HTM 06-01 provides information on the design, installation and testing of all fixed wiring and integral electrical equipment used for electrical services. HTM 06-01 recommends that batteries used for tertiary power supplies, for example, those used in an uninterruptible power supply, should have a design life of 10 years. For UPS systems this means having a UPS with a 10year design life lead acid battery or a lithium-ion battery set.

HTM 06-01 also defines a tertiary power supply as a third power supply that supplements the PES (primary energy supply) and the SPS (secondary power supply), usually in the form of an uninterruptible power supply or battery system.

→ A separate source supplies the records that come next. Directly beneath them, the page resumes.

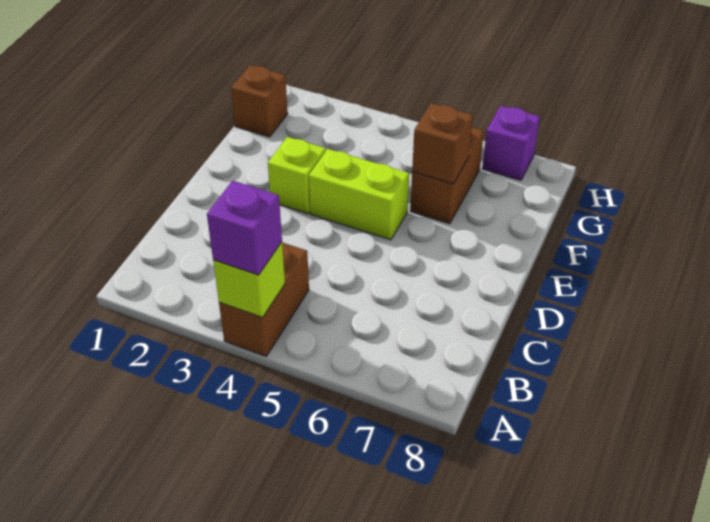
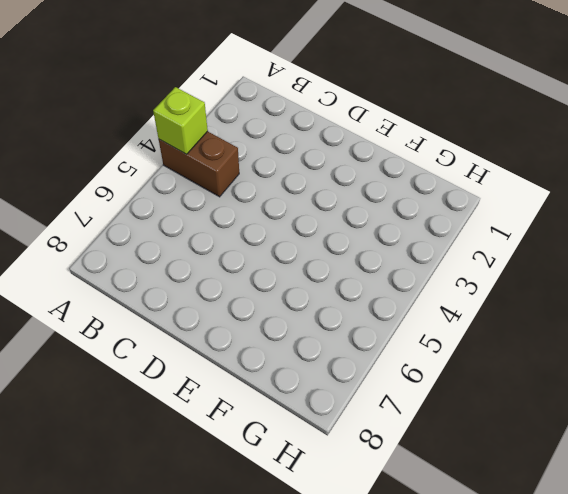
none -> lime 1x1 brick [268,137,326,214]
none -> lime 1x2 brick [309,149,409,240]

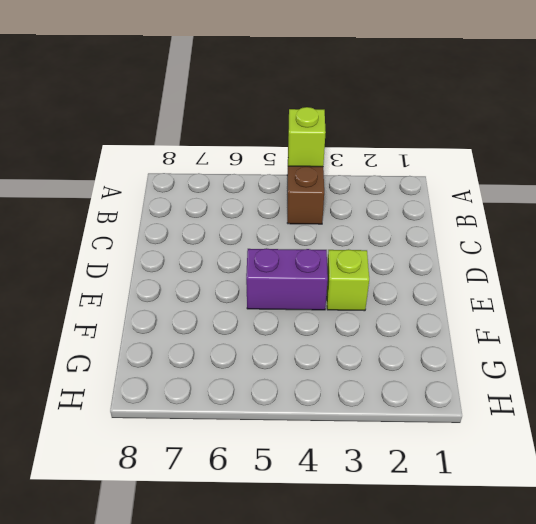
purple 1x2 brick [246,248,328,310] -> lime 1x2 brick [309,149,409,240]
none -> brown 1x2 brick [410,127,484,224]
none -> brown 1x1 brick [231,65,288,137]

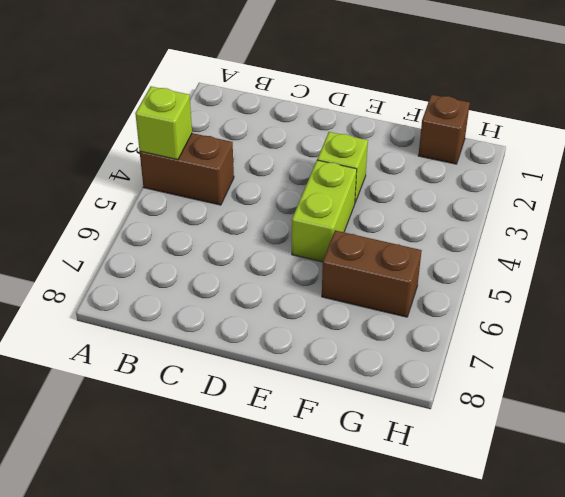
none -> purple 1x1 brick [482,106,540,180]
none -> brown 1x1 brick [412,103,473,184]

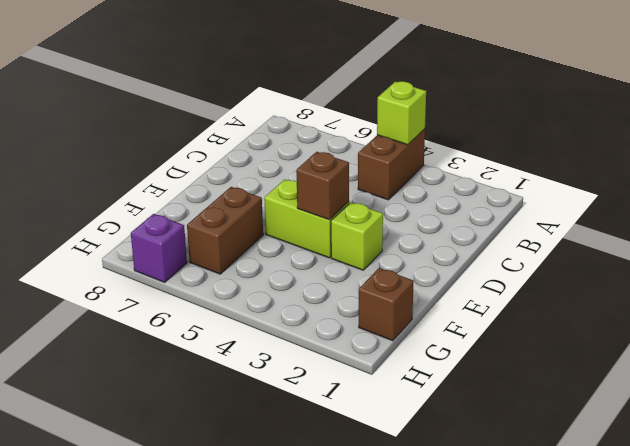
brown 1x1 brick [296,152,349,220] -> brown 1x1 brick moved to [412,103,473,184]
none -> purple 1x1 brick [207,181,282,275]

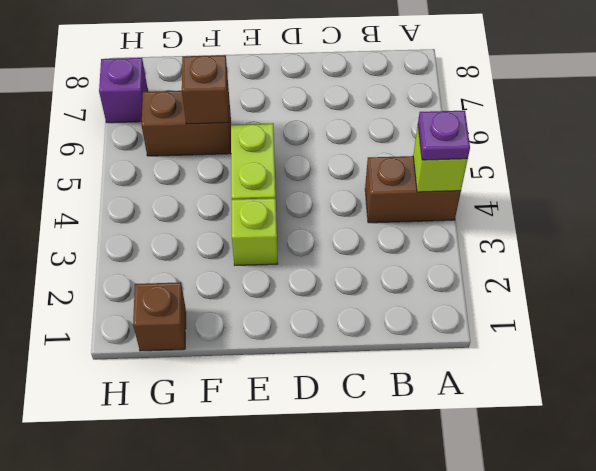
purple 1x1 plate [418,111,470,160] -> purple 1x1 brick [207,181,282,275]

Whilst the SPS is more typically a standby power generator or CHP plant, lithium-ion UPS can provide an alternative eco-friendlier technology, compared to a diesel generating set. Battery-based systems are certainly preferred where noise pollution and fuel storage can be issues. Lithium-ion batteries are already being used in the UK as grid-scale energy storage devices and there is no reason why they could not be used locally to replace local standby power generators.

For more information on HTM 06-01 see:


Whether we are talking about public or private hospitals, healthcare service providers, doctors’ surgeries or even pharmaceutical manufacturing and scientific research centres, the need to harness the latest technologies to meet service demands or innovate at pace was always there. Whilst, new medical procedures and treatments may rely on new diagnosis, delivery, and monitoring systems, very often there has been slight change to the more traditional critical infrastructure systems including critical power and cooling. Lithium-ion UPS provide a way to innovate at the infrastructure level and help organisations such as the NHS move closer to meeting their 2019 commitment to reduce carbon emissions by 51% by 2025.